Les taxations du gazole et de l'essence convergeront d'ici cinq ans, a indiqué le gouvernement à la sortie du conseil des ministres.

Après des années de vif débat, le gouvernement a décidé de commencer dès l'an prochain à supprimer l'avantage fiscal dont bénéficie le gazole par rapport à l'essence, en plein scandale des moteurs diesel truqués de Volkswagen qui a jeté l'opprobre sur le carburant préféré des Français.

Matignon a ainsi annoncé "le principe d'un rapprochement en 5 ans entre le prix du gazole et celui de l’essence", comme l'avait prôné la semaine dernière la ministre de l'Ecologie et de l'Energie Ségolène Royal, pour mettre fin à la "diésélisation massive" du parc automobile français.

Dès l'an prochain, la taxation du gazole augmentera d'un centime par litre, puis une nouvelle hausse d'un centime aura lieu en 2017, tandis que celle de l'essence sera réduite du même montant pendant la même période, ont annoncé dans un communiqué les services du Premier ministre.

Le gouvernement entend ainsi mettre fin au "traitement fiscal favorable" dont bénéficie historiquement le gazole en France, "avec une taxation TTC inférieure de près de 20 centimes par litre par rapport à l'essence".
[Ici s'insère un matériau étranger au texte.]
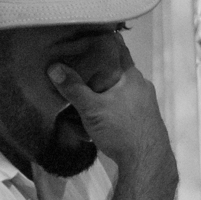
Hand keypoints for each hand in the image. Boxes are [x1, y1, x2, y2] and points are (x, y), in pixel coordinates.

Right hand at [48, 43, 174, 176]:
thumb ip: (73, 88)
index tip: (83, 37)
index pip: (117, 48)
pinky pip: (123, 106)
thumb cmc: (121, 130)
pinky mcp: (143, 119)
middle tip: (75, 66)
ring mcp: (145, 103)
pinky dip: (110, 107)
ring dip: (103, 91)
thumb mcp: (92, 109)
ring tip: (82, 92)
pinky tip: (96, 116)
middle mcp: (141, 86)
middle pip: (116, 70)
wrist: (147, 162)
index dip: (100, 40)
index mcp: (131, 76)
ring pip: (119, 90)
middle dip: (97, 70)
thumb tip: (53, 67)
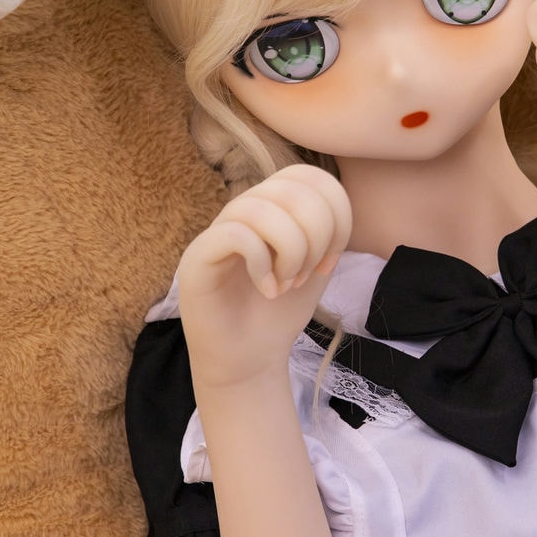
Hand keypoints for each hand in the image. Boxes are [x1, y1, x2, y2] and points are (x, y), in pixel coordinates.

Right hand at [176, 164, 352, 388]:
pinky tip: (267, 291)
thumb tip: (338, 208)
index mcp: (274, 207)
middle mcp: (244, 209)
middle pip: (293, 187)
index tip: (329, 262)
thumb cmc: (278, 313)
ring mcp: (219, 230)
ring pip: (264, 208)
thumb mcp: (316, 266)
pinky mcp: (198, 257)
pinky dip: (263, 265)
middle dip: (316, 236)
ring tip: (287, 284)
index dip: (336, 216)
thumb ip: (328, 231)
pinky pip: (237, 235)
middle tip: (305, 275)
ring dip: (291, 252)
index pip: (311, 176)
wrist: (248, 360)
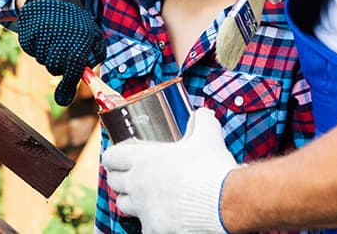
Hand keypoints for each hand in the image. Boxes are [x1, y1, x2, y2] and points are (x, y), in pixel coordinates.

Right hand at [16, 0, 106, 105]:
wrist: (53, 0)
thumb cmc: (76, 24)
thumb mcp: (92, 37)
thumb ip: (91, 62)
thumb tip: (77, 89)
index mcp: (81, 37)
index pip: (73, 67)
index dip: (69, 83)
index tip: (64, 96)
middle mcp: (62, 36)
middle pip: (55, 67)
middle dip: (59, 66)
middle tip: (61, 53)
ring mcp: (43, 34)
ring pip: (42, 60)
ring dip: (47, 55)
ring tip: (54, 38)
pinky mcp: (28, 33)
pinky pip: (31, 51)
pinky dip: (36, 47)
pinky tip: (43, 34)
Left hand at [104, 108, 240, 233]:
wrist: (224, 202)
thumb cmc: (211, 168)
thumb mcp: (208, 136)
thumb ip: (202, 121)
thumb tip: (202, 114)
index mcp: (143, 159)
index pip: (111, 157)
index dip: (112, 157)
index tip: (116, 158)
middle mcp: (137, 184)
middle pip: (114, 182)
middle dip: (119, 178)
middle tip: (128, 176)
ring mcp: (143, 209)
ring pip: (123, 205)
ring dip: (130, 200)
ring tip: (141, 197)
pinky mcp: (153, 229)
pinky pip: (144, 226)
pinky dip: (150, 222)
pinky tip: (162, 217)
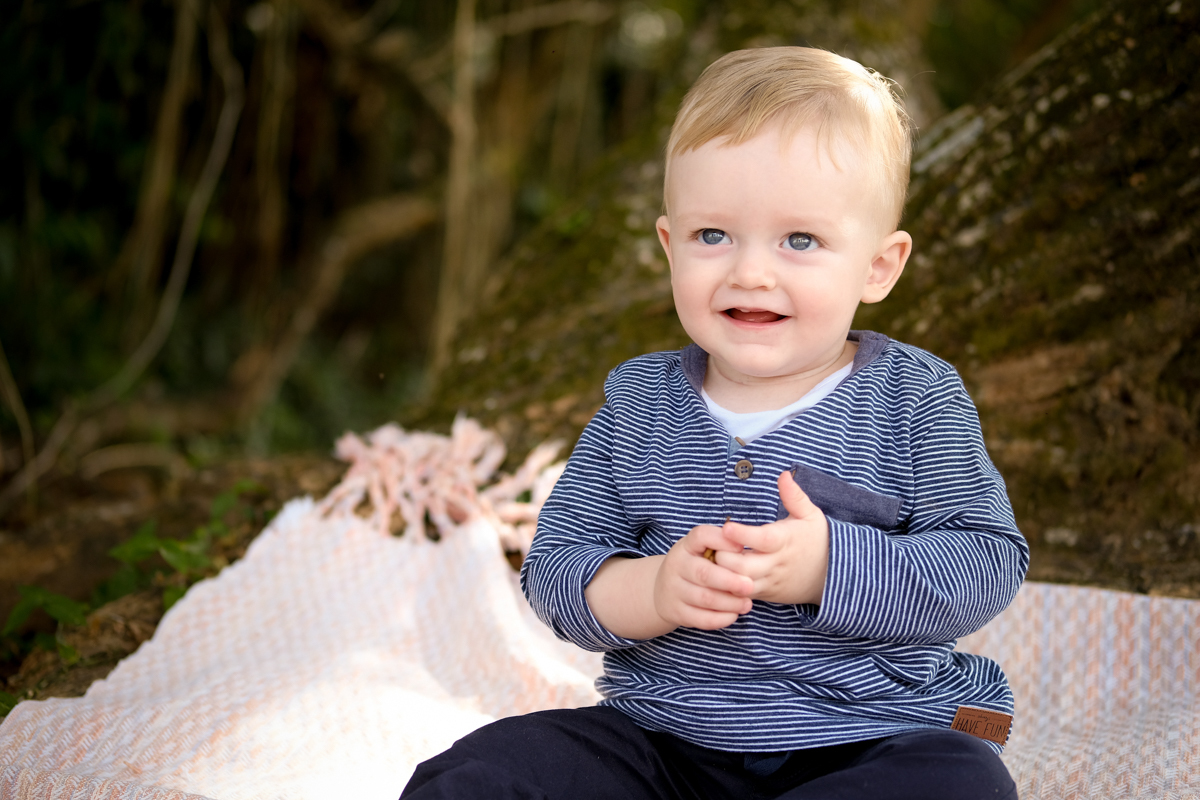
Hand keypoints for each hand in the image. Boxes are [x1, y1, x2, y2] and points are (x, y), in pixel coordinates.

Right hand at [653, 523, 753, 629]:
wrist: (663, 591)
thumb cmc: (694, 566)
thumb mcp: (701, 549)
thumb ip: (721, 545)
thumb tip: (743, 543)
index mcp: (686, 546)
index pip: (701, 536)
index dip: (722, 541)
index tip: (741, 548)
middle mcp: (676, 565)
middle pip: (704, 573)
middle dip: (730, 581)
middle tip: (750, 586)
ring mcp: (674, 590)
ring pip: (705, 599)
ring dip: (730, 603)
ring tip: (746, 603)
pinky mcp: (677, 612)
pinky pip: (701, 619)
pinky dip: (721, 619)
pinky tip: (733, 615)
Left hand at [718, 471, 829, 604]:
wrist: (834, 576)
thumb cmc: (818, 540)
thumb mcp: (811, 516)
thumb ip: (794, 496)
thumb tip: (784, 474)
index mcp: (785, 541)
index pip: (762, 539)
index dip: (742, 534)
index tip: (727, 526)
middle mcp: (776, 563)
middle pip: (743, 566)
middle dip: (723, 556)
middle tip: (711, 544)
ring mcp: (770, 581)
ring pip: (739, 584)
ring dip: (721, 573)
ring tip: (711, 559)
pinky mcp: (765, 594)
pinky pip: (742, 596)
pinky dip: (727, 587)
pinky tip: (717, 576)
Selon Matignon, cet écart a "induit une diésélisation massive du parc automobile, qui suscite une préoccupation légitime de nombreux Français quant à son impact sur la qualité de l'air".
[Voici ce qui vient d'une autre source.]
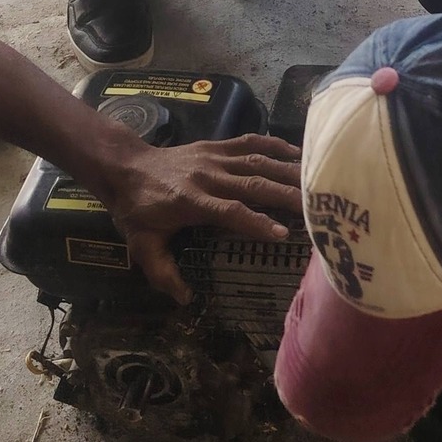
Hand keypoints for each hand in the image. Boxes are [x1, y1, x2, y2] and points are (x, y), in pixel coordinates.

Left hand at [101, 131, 303, 299]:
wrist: (126, 167)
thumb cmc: (137, 210)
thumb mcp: (142, 246)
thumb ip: (162, 272)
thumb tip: (185, 299)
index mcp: (190, 200)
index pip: (230, 211)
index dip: (256, 221)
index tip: (283, 233)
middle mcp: (207, 175)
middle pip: (252, 184)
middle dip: (285, 194)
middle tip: (315, 207)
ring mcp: (214, 157)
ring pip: (256, 161)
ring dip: (287, 169)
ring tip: (315, 179)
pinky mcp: (216, 146)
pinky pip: (249, 142)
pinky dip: (274, 145)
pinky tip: (296, 152)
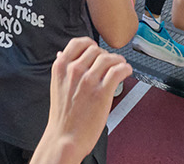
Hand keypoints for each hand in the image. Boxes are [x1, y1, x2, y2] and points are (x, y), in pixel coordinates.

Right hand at [37, 40, 130, 161]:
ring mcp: (89, 80)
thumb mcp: (56, 86)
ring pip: (108, 59)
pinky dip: (125, 68)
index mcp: (61, 67)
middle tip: (110, 62)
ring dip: (118, 60)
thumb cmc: (62, 117)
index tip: (96, 48)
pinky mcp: (102, 92)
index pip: (79, 43)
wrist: (65, 138)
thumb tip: (62, 55)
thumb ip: (62, 69)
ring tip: (122, 65)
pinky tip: (127, 71)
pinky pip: (118, 72)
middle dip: (105, 54)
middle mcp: (75, 70)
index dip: (90, 44)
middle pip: (96, 50)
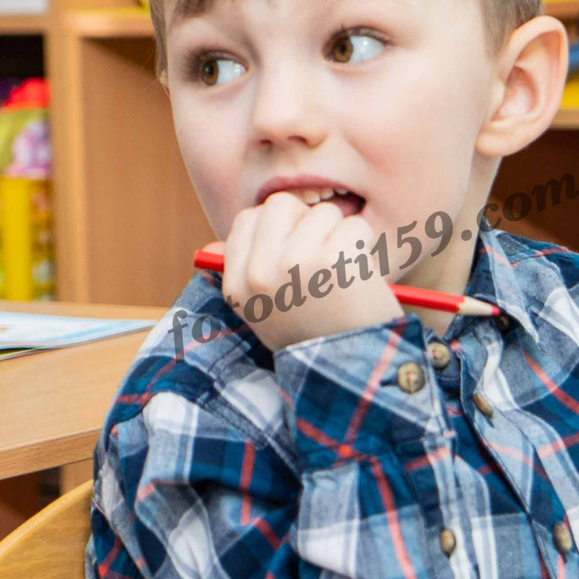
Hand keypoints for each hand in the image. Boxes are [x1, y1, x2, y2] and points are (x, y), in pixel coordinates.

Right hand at [215, 192, 398, 348]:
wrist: (351, 373)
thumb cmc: (313, 337)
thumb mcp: (264, 314)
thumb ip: (243, 275)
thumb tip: (213, 246)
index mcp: (238, 286)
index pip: (247, 220)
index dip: (277, 228)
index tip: (294, 250)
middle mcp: (261, 273)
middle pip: (281, 204)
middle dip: (307, 222)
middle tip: (322, 256)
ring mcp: (297, 264)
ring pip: (323, 213)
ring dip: (340, 237)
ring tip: (342, 276)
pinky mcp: (335, 261)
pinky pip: (354, 226)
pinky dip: (364, 249)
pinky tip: (360, 278)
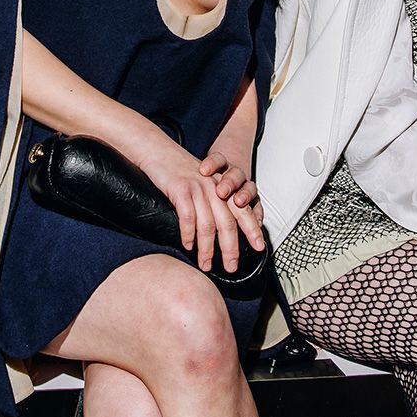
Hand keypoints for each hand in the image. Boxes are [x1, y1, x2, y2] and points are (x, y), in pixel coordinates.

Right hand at [134, 139, 264, 275]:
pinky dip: (188, 235)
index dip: (253, 229)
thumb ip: (215, 202)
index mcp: (222, 186)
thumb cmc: (178, 171)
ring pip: (208, 224)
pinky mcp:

Par conséquent, "le gouvernement a décidé de proposer au Parlement de réduire cet écart (...) en posant le principe d'un rapprochement en 5 ans entre le prix du gazole et celui de l'essence", a précisé Matignon à l'issue d'une réunion d'arbitrage qui a réuni Manuel Valls, Ségolène Royal, Emmanuel Macron (ministre de l'Economie) et Michel Sapin (Finances).

Actuellement, le gazole représente environ 80% des volumes de carburants écoulés dans l'Hexagone et 55,7% des achats de voitures neuves particulières. Cette dernière proportion est toutefois en recul depuis quelques années, sur fond de débat récurrent quant à la nocivité de ses émissions et de durcissement des normes. Les moteurs diesel représentaient encore 64% des immatriculations en 2014 et 77,3% en 2008.